Basket Makers HouseHistoric Richmond Town was the first area on Staten Island to be used for a civic and county government center, being that it is right in the middle of Staten Island. It had its own courthouse, clerk’s office, stores, churches, hotel, residences, and more. Once Staten Island became a part of the City of New York in 1898, it’s civic and county center had moved to the North Shore of the borough, in St. George, to be closer to Manhattan. The courthouse, clerk’s office, and other county offices had been moved to St. George, since it was no longer a county-run government and it turned into a city-run government.

Historic Richmondtown is the place to go see Staten Island’s past come alive. Being dually operated by the Staten Island Historical Society and the New York City Department of Parks and Recreation, the two have made this place what it is today. The town is made up of older, historically significant homes, stores, shops, a historical museum, and more. Not only have they preserved and restored homes and buildings that were originally built here, they have also moved historically significant buildings from their original sites to where they currently sit, in Historic Richmond Town.

One of the buildings that you can find here is the Basket Maker’s House.

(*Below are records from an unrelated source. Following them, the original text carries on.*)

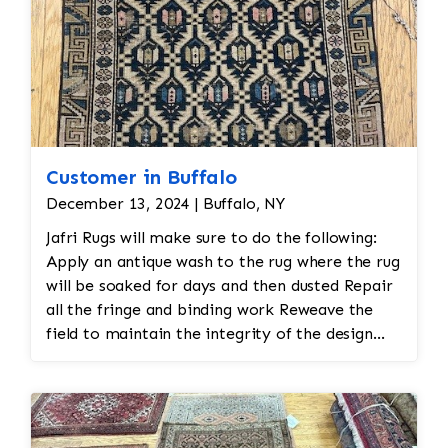
Customer in Buffalo
December 13, 2024 | Buffalo, NY
Jafri Rugs will make sure to do the following:
Apply an antique wash to the rug where the rug
will be soaked for days and then dusted Repair
all the fringe and binding work Reweave the
field to maintain the integrity of the design
and eliminate all wear This customer required
immediate color restoration for the rug.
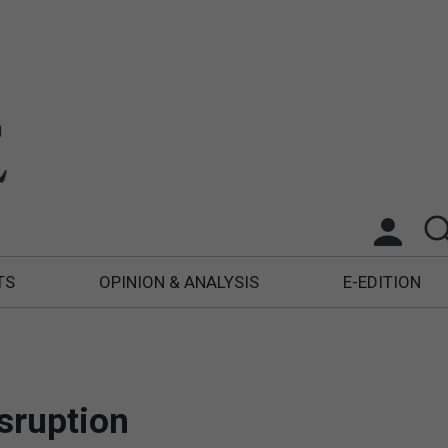
TS
OPINION & ANALYSIS
E-EDITION
isruption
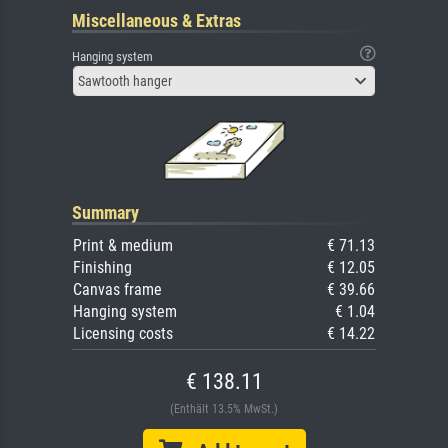
Miscellaneous & Extras
Hanging system
Sawtooth hanger
Summary
Print & medium
€ 71.13
Finishing
€ 12.05
Canvas frame
€ 39.66
Hanging system
€ 1.04
Licensing costs
€ 14.22
€ 138.11
(Enthält 13.5% MwSt.)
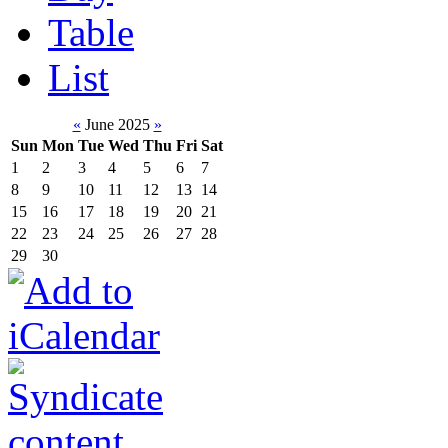
Table
List
«
June 2025
»
Sun
Mon
Tue
Wed
Thu
Fri
Sat
1
2
3
4
5
6
7
8
9
10
11
12
13
14
15
16
17
18
19
20
21
22
23
24
25
26
27
28
29
30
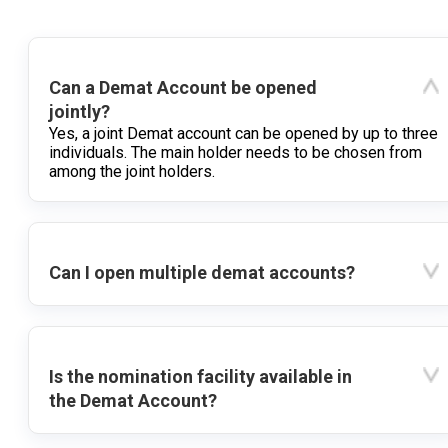
Can a Demat Account be opened
jointly?
Yes, a joint Demat account can be opened by up to three
individuals. The main holder needs to be chosen from
among the joint holders.
Can I open multiple demat accounts?
Is the nomination facility available in
the Demat Account?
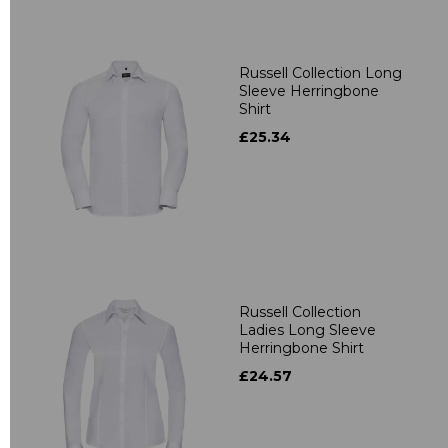
Russell Collection Long
Sleeve Herringbone
Shirt
£25.34
Russell Collection
Ladies Long Sleeve
Herringbone Shirt
£24.57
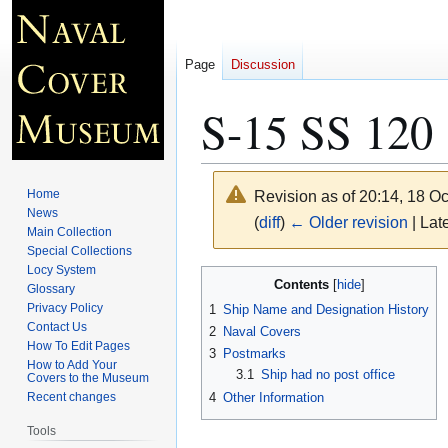
Page
Discussion
S-15 SS 120
Home
Revision as of 20:14, 18 O
News
(
diff
)
← Older revision
| Late
Main Collection
Special Collections
Locy System
Jump
Jump
Contents
Glossary
to
to
Privacy Policy
1
Ship Name and Designation History
navigation
search
Contact Us
2
Naval Covers
How To Edit Pages
3
Postmarks
How to Add Your
3.1
Ship had no post office
Covers to the Museum
4
Other Information
Recent changes
Tools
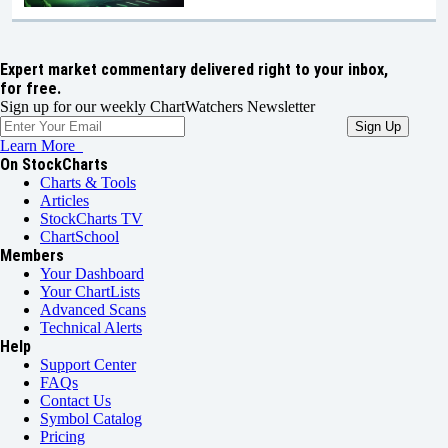
Expert market commentary delivered right to your inbox,
for free.
Sign up for our weekly ChartWatchers Newsletter
Learn More
On StockCharts
Charts & Tools
Articles
StockCharts TV
ChartSchool
Members
Your Dashboard
Your ChartLists
Advanced Scans
Technical Alerts
Help
Support Center
FAQs
Contact Us
Symbol Catalog
Pricing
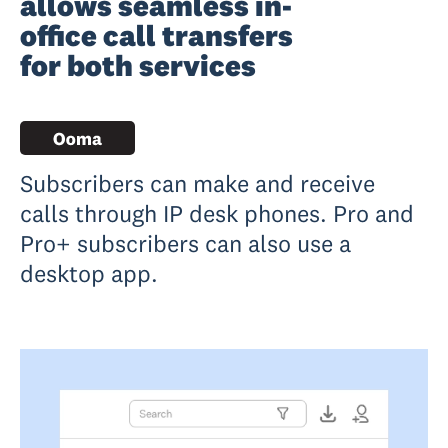
allows seamless in-
office call transfers
for both services
Subscribers can make and receive
calls through IP desk phones. Pro and
Pro+ subscribers can also use a
desktop app.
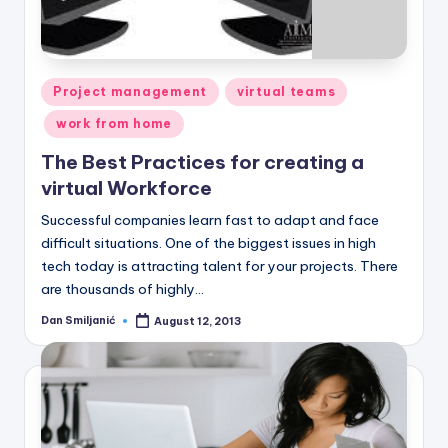
Posted
Project management
virtual teams
in
work from home
The Best Practices for creating a
virtual Workforce
Successful companies learn fast to adapt and face
difficult situations. One of the biggest issues in high
tech today is attracting talent for your projects. There
are thousands of highly…
Dan Smiljanić
August 12, 2013
Posted
by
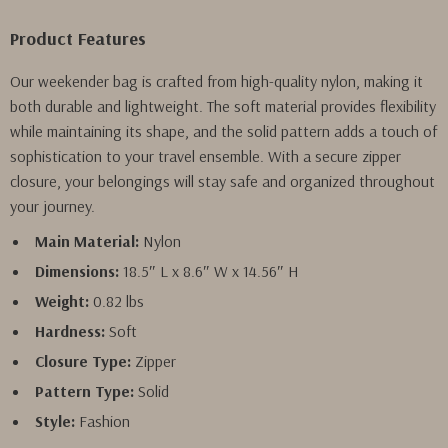
Product Features
Our weekender bag is crafted from high-quality nylon, making it
both durable and lightweight. The soft material provides flexibility
while maintaining its shape, and the solid pattern adds a touch of
sophistication to your travel ensemble. With a secure zipper
closure, your belongings will stay safe and organized throughout
your journey.
Main Material:
Nylon
Dimensions:
18.5″ L x 8.6″ W x 14.56″ H
Weight:
0.82 lbs
Hardness:
Soft
Closure Type:
Zipper
Pattern Type:
Solid
Style:
Fashion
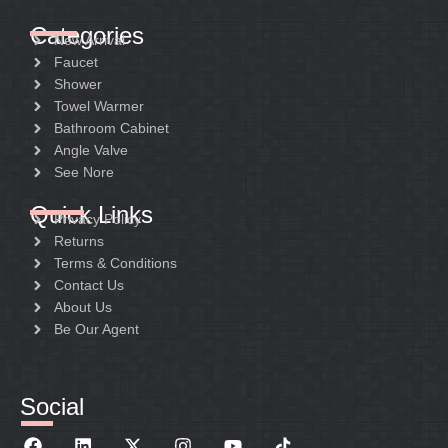
Categories
New Arrival
Faucet
Shower
Towel Warmer
Bathroom Cabinet
Angle Valve
See Nore
Quick Links
Privacy Policy
Returns
Terms & Conditions
Contact Us
About Us
Be Our Agent
Social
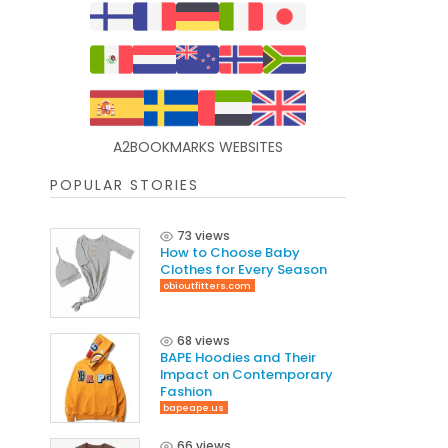
A2BOOKMARKS WEBSITES
POPULAR STORIES
73 views
How to Choose Baby
Clothes for Every Season
obioutfitters.com
68 views
BAPE Hoodies and Their
Impact on Contemporary
Fashion
bapeape.us
66 views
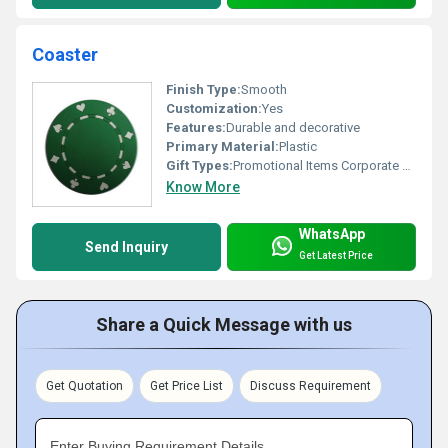
Coaster
Finish Type:
Smooth
Customization:
Yes
Features:
Durable and decorative
Primary Material:
Plastic
Gift Types:
Promotional Items Corporate Gifts
Know More
WhatsApp
Send Inquiry
Get Latest Price
Share a Quick Message with us
Get Quotation
Get Price List
Discuss Requirement
Enter Buying Requirement Details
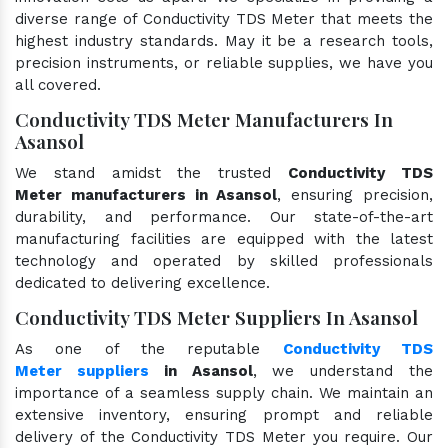
diverse range of Conductivity TDS Meter that meets the
highest industry standards. May it be a research tools,
precision instruments, or reliable supplies, we have you
all covered.
Conductivity TDS Meter Manufacturers In
Asansol
We stand amidst the trusted
Conductivity TDS
Meter manufacturers in Asansol
, ensuring precision,
durability, and performance. Our state-of-the-art
manufacturing facilities are equipped with the latest
technology and operated by skilled professionals
dedicated to delivering excellence.
Conductivity TDS Meter Suppliers In Asansol
As one of the reputable
Conductivity TDS
Meter suppliers
in Asansol
, we understand the
importance of a seamless supply chain. We maintain an
extensive inventory, ensuring prompt and reliable
delivery of the Conductivity TDS Meter you require. Our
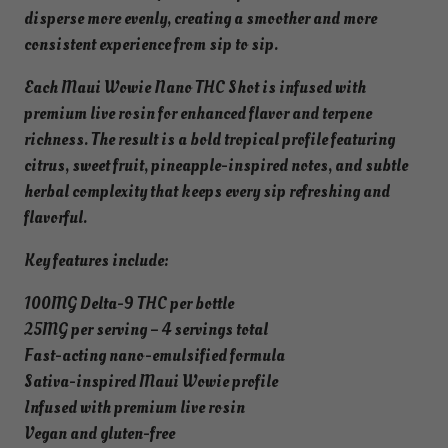
o
disperse more evenly, creating a smoother and more
t
consistent experience from sip to sip.
q
Each Maui Wowie Nano THC Shot is infused with
u
premium live rosin for enhanced flavor and terpene
a
richness. The result is a bold tropical profile featuring
n
citrus, sweet fruit, pineapple-inspired notes, and subtle
t
herbal complexity that keeps every sip refreshing and
i
flavorful.
t
y
Key features include:
100MG Delta-9 THC per bottle
25MG per serving – 4 servings total
Fast-acting nano-emulsified formula
Sativa-inspired Maui Wowie profile
Infused with premium live rosin
Vegan and gluten-free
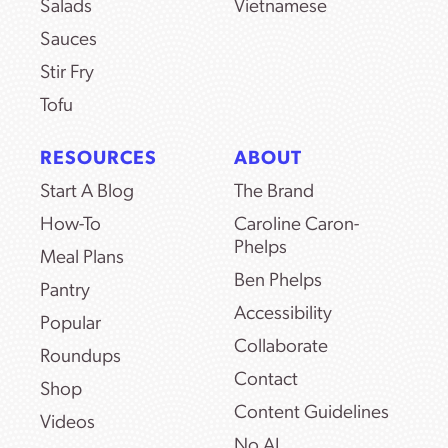
Salads
Vietnamese
Sauces
Stir Fry
Tofu
RESOURCES
ABOUT
Start A Blog
The Brand
How-To
Caroline Caron-
Phelps
Meal Plans
Ben Phelps
Pantry
Accessibility
Popular
Collaborate
Roundups
Contact
Shop
Content Guidelines
Videos
No AI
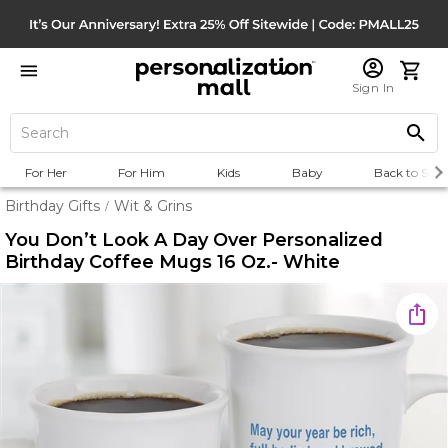
Sign In
For Her
For Him
Kids
Baby
Back to Scho
Birthday Gifts
Wit & Grins
/
You Don’t Look A Day Over Personalized
Birthday Coffee Mugs 16 Oz.- White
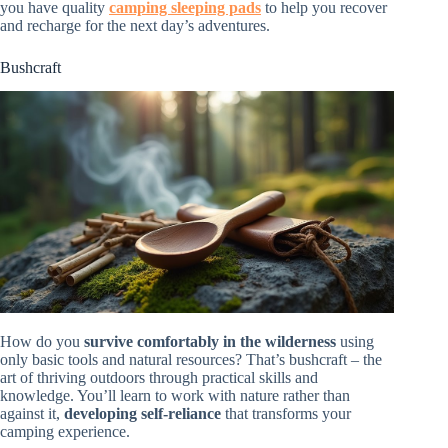
you have quality
camping sleeping pads
to help you recover
and recharge for the next day’s adventures.
Bushcraft
How do you
survive comfortably in the wilderness
using
only basic tools and natural resources? That’s bushcraft – the
art of thriving outdoors through practical skills and
knowledge. You’ll learn to work with nature rather than
against it,
developing self-reliance
that transforms your
camping experience.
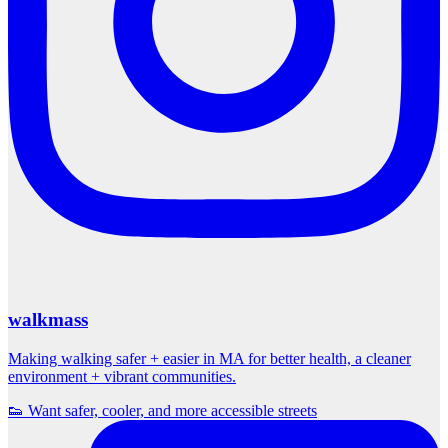
walkmass
Making walking safer + easier in MA for better health, a cleaner
environment + vibrant communities.
👟 Want safer, cooler, and more accessible streets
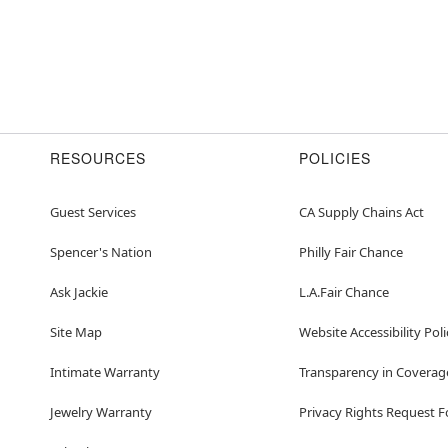
RESOURCES
POLICIES
Guest Services
CA Supply Chains Act
Spencer's Nation
Philly Fair Chance
Ask Jackie
L.A.Fair Chance
Site Map
Website Accessibility Poli
Intimate Warranty
Transparency in Coverag
Jewelry Warranty
Privacy Rights Request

The Basket Maker’s House is located off of Richmond Road, next to the Kruser-Finlay House and behind the Britton Cottage. This is one of the homes that had been moved from its original location to Historic Richmond Town.

The Basket Maker’s House was built around 1810 and 1820 for the Morgan family. It was originally built in a marshy area where there would be men collecting oysters who would need the baskets that were made by the family. This original location was in what is known today as the Fresh Kills Landfill, or more recently, Freshkills Park. It wasn’t until the late 1900s when the Basket Maker’s House was finally moved to its present-day location in Historic Richmond Town.

There were not many people who made baskets for a living back in the late 1700s and early 1800s, but the Morgan family was of that minority. Most of the men who were oystermen built their own baskets, but there were the few who didn’t make them and got them from the full-time basket makers instead. Not only did the oystermen need baskets, but they made baskets that were made for berries, storage, and transportation.

The Basket Maker’s House was built as a one-and-a-half story frame Dutch country cottage. It not only had the one-and-a-half stories, but it included a cellar kitchen, where the baskets were also made. The building was constructed with a clapboard and shingle front finish, and it has spring eaves extending over the veranda.

The Basket Maker’s House became a New York City Landmark in August of 1969. It is a historically significant part of the past and was moved to Historic Richmond Town to show people how the baskets were made in the early 1800s. Today, they have restored the home and added furniture from that time period to it, along with basket making tools and supplies that you would normally see back in that time, bringing it back to its element, when it was a home and shop all in one.